Monday, September 12, 2011

A PRAYER FROM THE GROUND




A PRAYER  FROM THE GROUND
(Remembering 9/11, New York, the United States of America)

 


Death gets more credit/ than it deserves. / It is we who, wherever/ the bomb lands, draw/a bull’s-eye. /…& while predators rest, / to stretch bold as shadows/toward whatever they/or the wind happen/to have dropped. ---From “Death Angels” by Dave Bonta, Via Negativa, 09-10-11




After many a summer dies the swan.
That is not easy to forget as a title
or a even as a farewell line, its gentle
glide on the mouth making it tender.

Every death should all be soft and kind,
as we were made to degrade gracefully.
Unsporting to slaughter the innocent
as ransoms of avenging angels, angry

for Allah and their oil wells, deranged
saints suckled in a jihad’s bitter taste.
Tremulous echoes of names called out
from the hollowed depths of a hallowed

Ground Zero is pungent prayer enough
to remember quartered limbs, shattered
lives that cannot be buried with the dead
though dead they have always remained

through these angry years of carnage
by vengeful sons bound to exact pounds
of flesh out of the putrid carrions littered
still in abandoned desert meccas. Gobi

of all gobis, these are even colder grounds
where no fountains flow, nor flowers grow.
These are golgothas not far from the old
hill of skulls that cried for forgiveness

but heirs to the crusade cannot, will not
give, though muezzins sing themselves
hoarse at their minarets for peace. Army
chaplains still stay bivouacked to pray

for our boys to win back the killing fields
from those who dared bring a scoundrel
of hell into the heart of freedom land
with a mission to spit on money lenders.

From those smoothened granite surfaces
bearing the perished names cut to shine
on lambent ground, dare we ask if death
has truly lost its sting? Will the Tree die, too?

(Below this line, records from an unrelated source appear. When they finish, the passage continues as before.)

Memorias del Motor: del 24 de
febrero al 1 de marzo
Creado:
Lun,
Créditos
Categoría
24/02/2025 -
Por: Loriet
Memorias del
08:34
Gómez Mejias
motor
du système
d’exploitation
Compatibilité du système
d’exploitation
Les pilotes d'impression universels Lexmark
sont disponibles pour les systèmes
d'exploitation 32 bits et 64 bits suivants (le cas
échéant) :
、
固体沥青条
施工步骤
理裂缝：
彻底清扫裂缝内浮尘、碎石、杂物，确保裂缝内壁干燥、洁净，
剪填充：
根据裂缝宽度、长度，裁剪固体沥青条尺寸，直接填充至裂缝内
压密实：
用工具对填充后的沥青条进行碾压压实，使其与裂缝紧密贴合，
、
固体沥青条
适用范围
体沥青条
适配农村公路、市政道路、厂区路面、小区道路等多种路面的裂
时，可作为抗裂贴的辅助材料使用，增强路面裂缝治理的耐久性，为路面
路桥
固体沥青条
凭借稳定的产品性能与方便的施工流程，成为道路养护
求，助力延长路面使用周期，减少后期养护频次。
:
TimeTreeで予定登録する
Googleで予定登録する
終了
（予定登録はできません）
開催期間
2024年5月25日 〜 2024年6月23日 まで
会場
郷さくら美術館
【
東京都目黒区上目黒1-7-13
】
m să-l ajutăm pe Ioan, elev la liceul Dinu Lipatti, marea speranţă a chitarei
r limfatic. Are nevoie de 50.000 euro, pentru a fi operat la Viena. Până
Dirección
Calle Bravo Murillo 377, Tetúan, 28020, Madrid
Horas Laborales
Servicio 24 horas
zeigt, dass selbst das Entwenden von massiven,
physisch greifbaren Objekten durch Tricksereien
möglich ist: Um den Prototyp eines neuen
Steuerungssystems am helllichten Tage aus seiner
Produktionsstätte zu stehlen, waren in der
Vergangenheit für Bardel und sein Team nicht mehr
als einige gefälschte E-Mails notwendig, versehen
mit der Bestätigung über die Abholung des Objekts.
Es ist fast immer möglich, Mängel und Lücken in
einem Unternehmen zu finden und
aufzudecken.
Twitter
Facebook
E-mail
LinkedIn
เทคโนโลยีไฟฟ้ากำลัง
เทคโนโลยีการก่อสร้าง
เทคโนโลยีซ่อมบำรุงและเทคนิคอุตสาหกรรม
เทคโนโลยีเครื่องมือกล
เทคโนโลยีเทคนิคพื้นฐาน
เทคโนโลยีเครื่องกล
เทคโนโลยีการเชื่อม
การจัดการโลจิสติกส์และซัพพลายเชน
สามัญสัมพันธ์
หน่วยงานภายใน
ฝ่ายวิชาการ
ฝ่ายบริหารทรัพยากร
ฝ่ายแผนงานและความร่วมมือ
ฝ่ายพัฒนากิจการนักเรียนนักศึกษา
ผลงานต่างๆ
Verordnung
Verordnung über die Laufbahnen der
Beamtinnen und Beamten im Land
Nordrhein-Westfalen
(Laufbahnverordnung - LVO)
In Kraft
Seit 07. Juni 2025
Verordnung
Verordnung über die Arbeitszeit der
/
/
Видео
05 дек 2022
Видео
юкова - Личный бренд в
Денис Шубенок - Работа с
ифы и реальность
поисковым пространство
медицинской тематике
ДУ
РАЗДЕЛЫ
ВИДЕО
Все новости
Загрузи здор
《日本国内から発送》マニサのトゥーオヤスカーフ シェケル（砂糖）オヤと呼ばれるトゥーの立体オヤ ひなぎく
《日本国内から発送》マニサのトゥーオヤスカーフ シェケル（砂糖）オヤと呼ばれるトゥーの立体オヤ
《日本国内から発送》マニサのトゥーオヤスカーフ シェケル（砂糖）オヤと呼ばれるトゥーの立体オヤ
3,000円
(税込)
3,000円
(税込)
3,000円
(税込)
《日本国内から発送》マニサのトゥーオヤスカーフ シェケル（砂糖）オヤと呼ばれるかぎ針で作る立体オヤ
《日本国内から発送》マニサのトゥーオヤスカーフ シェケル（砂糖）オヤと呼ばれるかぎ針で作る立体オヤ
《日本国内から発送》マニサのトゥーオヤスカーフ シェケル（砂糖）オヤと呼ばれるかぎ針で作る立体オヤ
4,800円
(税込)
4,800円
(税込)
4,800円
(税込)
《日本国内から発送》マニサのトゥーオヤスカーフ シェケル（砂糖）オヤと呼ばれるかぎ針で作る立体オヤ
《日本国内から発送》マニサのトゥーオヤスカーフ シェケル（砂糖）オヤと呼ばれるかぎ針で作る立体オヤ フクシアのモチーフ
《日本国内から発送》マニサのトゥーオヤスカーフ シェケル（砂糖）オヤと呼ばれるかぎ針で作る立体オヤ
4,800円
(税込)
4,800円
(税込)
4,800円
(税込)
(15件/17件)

---Albert B. Casuga 09-11-11




Please click on the image to zoom in on the text.

Please click on the scanned text to zoom in. This is how I would have wanted my previously posted poem, "An Unhealing Wound" (09-09-11) to appear on the page. Blog, however, cannot accommodate the layout. Its ideographic aspiration might have concretized the experience of those crumbling twin towers in terms of the columns of verse. Poetry is not only a painting with words, it can always --- like the Chinese and Japanese ideographs --- define a picture for the limned word in these page layouts.